Here are three example on how to achieve the same things with both approaches.


query boolean mask
one condition df.query("AGE < 50") df[df.AGE < 50]
two conditions df.query("AGE < 50 & RAD == 2") df[(df.AGE < 50) & (df.RAD == 2)]
multiple values df.query('RAD in[1,2]') df[df.RAD.isin([1,2])]

One could argue, that query is more readable and requieres less typing as you do not have to repead the name of the DataFrame in the condition.

Combining Data: joins

Pandas has three functions for joining tables join,merge and concat. join and merge are similar to joining tables in SQL with a (left, right etc….) join. join() will attempt to do a left join on indices keeping all columns while merge will perform an inner join on the common columns. Both can combine two tables. concat is the most flexible option, which allows you to join rows and columns of multiple DataFrames. Your datasets are just stitched together along an axis — either the row axis or column axis- ignoring the index. So you can use concat for joining and for the union of DataFrames.


function combines default how
join 2 dataframes by indices left left, right, inner, outer
merge 2 dataframes by columns or index inner
concat n dataframes by columns, index, or rows append rows

Compare join vs. concat vs. merge

Let’s create some datasets, what would happen if we combine those datasets with their default parameters. Note that the indices differ!

A = pd.DataFrame({'ID': [1, 2, 3, 4],
                    'Name': ['Tom', 'Lisa', 'Sara', 'John'],
                    'Age': ['10', '11', '12', '11']},
                   index=[0, 1, 2, 3])


B = pd.DataFrame({'ID': [1,3,4,6],
                  'Gender': ['m', 'f', 'm', 'm']},
                  index=[0, 1, 5, 6])

join

A.join(B)

will throw and error columns overlap but no suffix specified: Index(['ID'], dtype='object'). Since we have the ID Column in both datasets, we have to specify a suffix.

A.join(B, lsuffix = "a")


   	IDa	 Name	Age	ID 		Gender
0	1	 Tom	10	1.0 	m
1	2	 Lisa	11	3.0 	f
2	3	 Sara	12	NaN		NaN
3	4	 John	11	NaN		NaN

Note that join does a left join on the index and completely ignores the ID column.

merge

Merge per default performs an inner join on the common columns. It does not care about the index.

A.merge(B)


   	ID 	Name	Age	Gender
0	1	Tom		10	m
1	3	Sara	12	f
2	4	John	11	m

Using the how parameter, you can determine the type of join

	ID		Name	Age		Gender
0	1		Tom	    10		m
1	2		Lisa	11		NaN
2	3		Sara	12		f
3	4		John	11		m

concat

Per default, concat will create a union of the datasets, ignoring the index.
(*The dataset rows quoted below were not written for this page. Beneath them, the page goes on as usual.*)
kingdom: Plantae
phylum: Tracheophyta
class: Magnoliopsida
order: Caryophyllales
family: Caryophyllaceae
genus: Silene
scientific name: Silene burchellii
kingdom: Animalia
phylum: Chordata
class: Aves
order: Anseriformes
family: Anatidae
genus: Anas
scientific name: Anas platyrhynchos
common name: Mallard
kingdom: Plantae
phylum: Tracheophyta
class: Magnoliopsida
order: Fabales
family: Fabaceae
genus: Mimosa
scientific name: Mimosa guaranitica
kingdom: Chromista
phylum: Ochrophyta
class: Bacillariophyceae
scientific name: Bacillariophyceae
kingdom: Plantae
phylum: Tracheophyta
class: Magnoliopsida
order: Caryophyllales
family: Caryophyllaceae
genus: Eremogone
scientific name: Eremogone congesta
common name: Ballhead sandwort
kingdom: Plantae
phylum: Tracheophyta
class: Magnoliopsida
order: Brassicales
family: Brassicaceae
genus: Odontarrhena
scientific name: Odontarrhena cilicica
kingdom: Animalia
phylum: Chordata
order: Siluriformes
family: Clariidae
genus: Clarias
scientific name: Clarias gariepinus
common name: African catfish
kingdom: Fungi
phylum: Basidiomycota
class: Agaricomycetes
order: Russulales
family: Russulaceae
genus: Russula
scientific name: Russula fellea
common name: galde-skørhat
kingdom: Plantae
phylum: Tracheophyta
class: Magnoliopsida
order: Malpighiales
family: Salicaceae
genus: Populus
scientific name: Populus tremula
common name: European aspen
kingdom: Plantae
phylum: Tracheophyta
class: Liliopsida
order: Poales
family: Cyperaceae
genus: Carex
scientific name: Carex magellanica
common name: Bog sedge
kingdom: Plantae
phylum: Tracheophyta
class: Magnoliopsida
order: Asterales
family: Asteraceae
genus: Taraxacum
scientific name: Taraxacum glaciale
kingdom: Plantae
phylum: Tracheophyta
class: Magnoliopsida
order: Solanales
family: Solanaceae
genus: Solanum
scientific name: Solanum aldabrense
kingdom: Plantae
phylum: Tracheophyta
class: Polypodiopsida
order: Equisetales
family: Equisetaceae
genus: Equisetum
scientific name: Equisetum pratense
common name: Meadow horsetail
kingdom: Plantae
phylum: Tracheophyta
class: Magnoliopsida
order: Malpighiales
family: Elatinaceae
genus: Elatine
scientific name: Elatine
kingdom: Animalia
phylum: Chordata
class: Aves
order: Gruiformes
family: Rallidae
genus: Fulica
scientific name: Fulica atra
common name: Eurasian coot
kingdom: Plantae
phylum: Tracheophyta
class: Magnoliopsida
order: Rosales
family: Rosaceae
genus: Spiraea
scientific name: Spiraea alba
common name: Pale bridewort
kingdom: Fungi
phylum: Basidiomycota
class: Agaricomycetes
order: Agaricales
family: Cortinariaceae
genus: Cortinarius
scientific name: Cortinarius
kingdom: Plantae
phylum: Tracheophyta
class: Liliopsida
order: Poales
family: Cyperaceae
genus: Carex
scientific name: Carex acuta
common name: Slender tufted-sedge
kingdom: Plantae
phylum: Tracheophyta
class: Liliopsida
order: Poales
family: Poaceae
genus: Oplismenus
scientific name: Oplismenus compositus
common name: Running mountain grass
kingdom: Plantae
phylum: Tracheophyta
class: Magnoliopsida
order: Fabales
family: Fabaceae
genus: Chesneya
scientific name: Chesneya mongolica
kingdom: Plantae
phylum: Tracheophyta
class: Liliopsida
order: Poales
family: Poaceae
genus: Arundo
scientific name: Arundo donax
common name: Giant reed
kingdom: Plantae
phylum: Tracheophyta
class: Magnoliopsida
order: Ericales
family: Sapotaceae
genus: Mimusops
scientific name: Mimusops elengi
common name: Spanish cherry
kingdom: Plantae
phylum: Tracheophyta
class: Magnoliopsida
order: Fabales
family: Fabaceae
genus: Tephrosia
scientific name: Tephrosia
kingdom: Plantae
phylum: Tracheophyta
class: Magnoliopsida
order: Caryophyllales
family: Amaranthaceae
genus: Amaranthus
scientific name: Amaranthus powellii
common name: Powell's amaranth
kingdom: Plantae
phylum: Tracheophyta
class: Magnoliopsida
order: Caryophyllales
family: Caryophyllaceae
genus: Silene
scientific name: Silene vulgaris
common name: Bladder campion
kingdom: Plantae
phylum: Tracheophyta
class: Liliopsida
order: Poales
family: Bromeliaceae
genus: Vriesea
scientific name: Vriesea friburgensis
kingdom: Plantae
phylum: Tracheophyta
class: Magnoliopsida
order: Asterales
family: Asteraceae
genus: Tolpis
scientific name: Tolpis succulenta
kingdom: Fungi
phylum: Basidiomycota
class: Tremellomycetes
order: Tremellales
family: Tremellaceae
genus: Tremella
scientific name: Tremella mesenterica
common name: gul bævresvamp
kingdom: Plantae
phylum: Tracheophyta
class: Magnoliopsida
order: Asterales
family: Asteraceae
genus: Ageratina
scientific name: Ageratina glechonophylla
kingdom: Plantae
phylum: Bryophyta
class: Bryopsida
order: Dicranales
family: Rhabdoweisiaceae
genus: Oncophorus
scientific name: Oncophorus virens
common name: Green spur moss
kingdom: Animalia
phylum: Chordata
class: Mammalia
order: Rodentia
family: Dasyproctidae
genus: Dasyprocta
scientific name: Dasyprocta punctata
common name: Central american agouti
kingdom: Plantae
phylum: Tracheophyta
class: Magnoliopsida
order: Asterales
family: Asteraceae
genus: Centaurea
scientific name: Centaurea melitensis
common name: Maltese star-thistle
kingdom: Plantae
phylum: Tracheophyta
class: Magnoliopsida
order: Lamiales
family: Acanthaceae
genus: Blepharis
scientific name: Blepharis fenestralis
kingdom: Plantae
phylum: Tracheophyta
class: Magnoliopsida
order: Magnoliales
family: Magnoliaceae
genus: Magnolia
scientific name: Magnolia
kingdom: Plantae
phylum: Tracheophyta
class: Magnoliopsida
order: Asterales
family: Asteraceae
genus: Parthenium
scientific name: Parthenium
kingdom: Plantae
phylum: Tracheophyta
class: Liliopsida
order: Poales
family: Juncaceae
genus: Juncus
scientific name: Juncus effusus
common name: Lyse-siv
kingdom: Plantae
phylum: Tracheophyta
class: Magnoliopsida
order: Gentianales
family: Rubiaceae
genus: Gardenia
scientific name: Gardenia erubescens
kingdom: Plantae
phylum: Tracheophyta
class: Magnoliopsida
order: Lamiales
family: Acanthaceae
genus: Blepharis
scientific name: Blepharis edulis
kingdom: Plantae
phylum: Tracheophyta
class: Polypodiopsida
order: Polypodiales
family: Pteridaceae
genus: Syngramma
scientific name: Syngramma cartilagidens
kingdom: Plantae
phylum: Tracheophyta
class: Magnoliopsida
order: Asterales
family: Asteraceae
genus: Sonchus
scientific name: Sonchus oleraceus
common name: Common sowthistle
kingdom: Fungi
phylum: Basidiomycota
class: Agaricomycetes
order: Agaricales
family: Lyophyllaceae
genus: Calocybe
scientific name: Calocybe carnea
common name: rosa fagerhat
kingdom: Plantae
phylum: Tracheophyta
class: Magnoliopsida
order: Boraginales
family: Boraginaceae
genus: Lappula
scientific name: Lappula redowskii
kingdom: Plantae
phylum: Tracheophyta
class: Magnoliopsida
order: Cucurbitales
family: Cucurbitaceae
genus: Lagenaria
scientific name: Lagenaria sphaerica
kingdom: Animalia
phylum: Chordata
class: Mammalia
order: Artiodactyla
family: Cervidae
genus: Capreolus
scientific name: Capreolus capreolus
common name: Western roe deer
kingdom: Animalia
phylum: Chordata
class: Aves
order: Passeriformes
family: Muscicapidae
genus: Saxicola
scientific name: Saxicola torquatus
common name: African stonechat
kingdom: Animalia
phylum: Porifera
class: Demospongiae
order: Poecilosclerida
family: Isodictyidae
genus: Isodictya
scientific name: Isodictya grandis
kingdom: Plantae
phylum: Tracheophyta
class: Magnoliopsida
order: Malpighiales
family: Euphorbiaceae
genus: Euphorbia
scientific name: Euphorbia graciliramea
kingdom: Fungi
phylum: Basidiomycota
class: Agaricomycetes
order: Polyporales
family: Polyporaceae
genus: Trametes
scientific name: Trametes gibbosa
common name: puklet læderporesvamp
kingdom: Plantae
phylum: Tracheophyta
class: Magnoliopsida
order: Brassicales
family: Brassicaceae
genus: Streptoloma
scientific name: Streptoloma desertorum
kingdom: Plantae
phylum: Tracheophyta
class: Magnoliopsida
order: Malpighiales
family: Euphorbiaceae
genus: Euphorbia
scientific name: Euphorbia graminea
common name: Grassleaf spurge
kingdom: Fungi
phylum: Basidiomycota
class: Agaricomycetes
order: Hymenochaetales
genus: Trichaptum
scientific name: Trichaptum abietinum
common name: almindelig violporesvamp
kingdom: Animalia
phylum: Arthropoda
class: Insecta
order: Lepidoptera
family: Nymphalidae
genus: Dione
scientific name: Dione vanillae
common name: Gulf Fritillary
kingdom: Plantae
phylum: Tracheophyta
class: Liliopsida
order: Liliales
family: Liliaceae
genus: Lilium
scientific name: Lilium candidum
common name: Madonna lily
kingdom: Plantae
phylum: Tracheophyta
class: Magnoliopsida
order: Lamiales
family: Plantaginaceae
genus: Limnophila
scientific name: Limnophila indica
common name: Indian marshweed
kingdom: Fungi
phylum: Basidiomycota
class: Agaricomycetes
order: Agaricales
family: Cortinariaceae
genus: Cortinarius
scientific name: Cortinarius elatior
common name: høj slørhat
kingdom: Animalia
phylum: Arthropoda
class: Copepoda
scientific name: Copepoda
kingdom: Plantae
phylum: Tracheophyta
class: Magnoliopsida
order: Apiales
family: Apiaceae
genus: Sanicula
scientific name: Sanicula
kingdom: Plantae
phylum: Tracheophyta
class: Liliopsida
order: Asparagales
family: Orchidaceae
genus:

It just unions both DataFrames and creates NaNs for columns that are missing in one of the datasets.

pd.concat([A, B])

	ID	Name		Age		Gender
0	1	Tom	    	10		NaN
1	2	Lisa		11		NaN
2	3	Sara		12		NaN
3	4	John		11		NaN
0	1	NaN	    	NaN		m
1	3	NaN  		NaN		f
5	4	NaN	    	NaN		m
6	6	NaN 		NaN		m

I typically use merge for joining DataFrames in a SQL-like way and concat for stitching DataFrames together or SQL-like unions.

Conclusion

We have seen several ways how to subset, filter and join DataFrames. Some of the functions will get you to the same results, while others have small differences you need to be aware of.